Work required:
Please render the lines of the items below as a numbered list, skipping blank lines and omitting the pictures.
Excerpted data section start
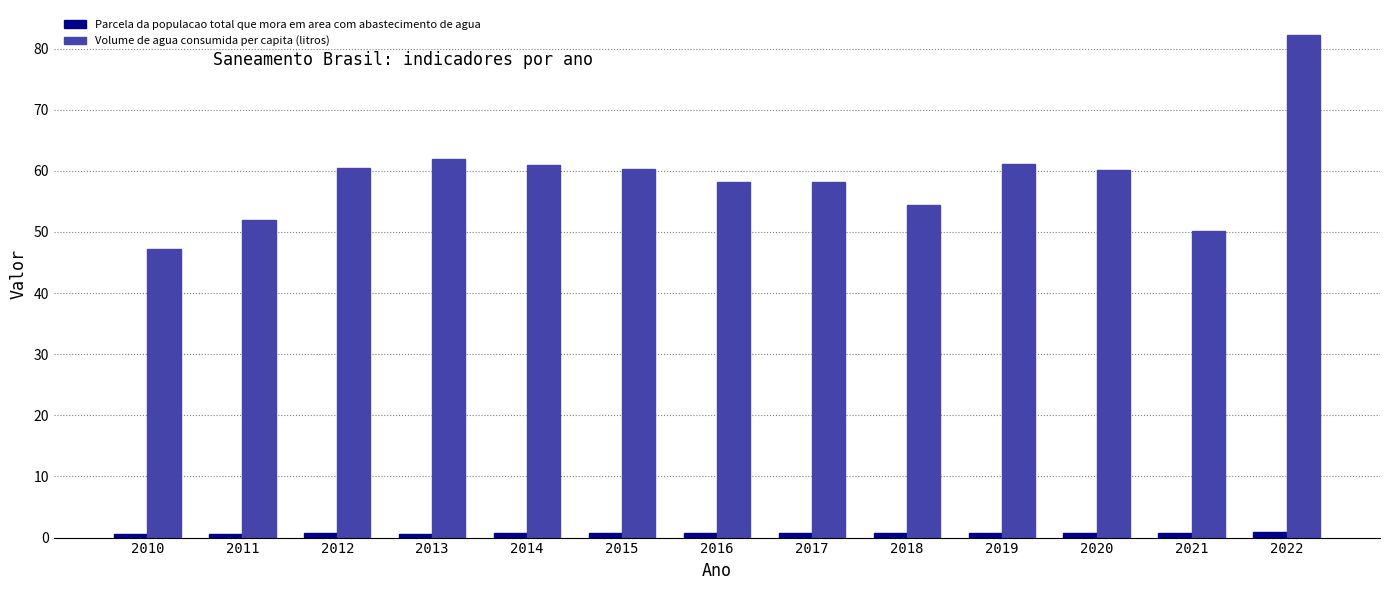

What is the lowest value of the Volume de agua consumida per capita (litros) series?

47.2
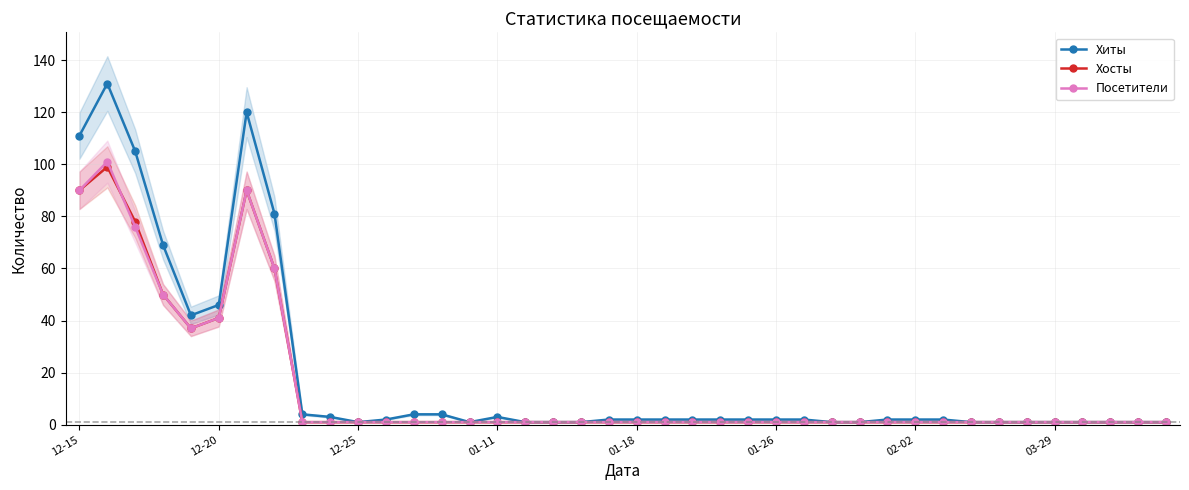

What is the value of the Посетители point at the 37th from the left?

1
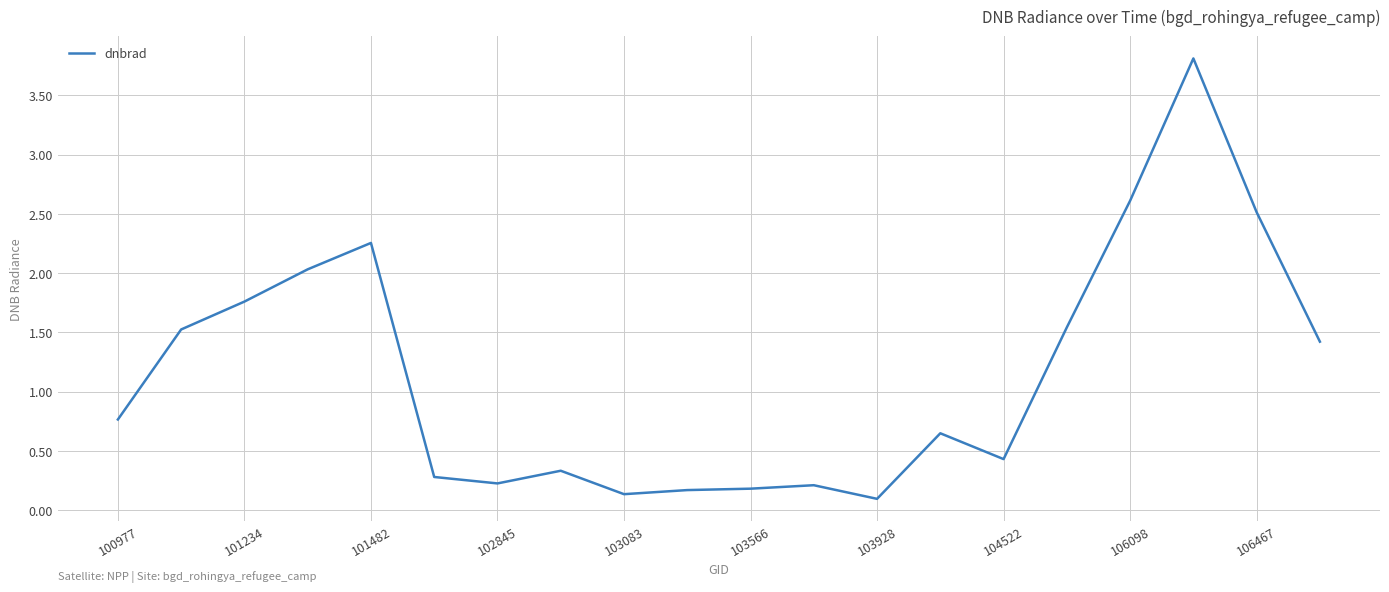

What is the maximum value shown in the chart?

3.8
Excerpted data section end
Answer box:
1. What is the lowest value of the Volume de agua consumida per capita (litros) series?
2. 47.2
3. What is the value of the Посетители point at the 37th from the left?
4. 1
5. What is the maximum value shown in the chart?
6. 3.8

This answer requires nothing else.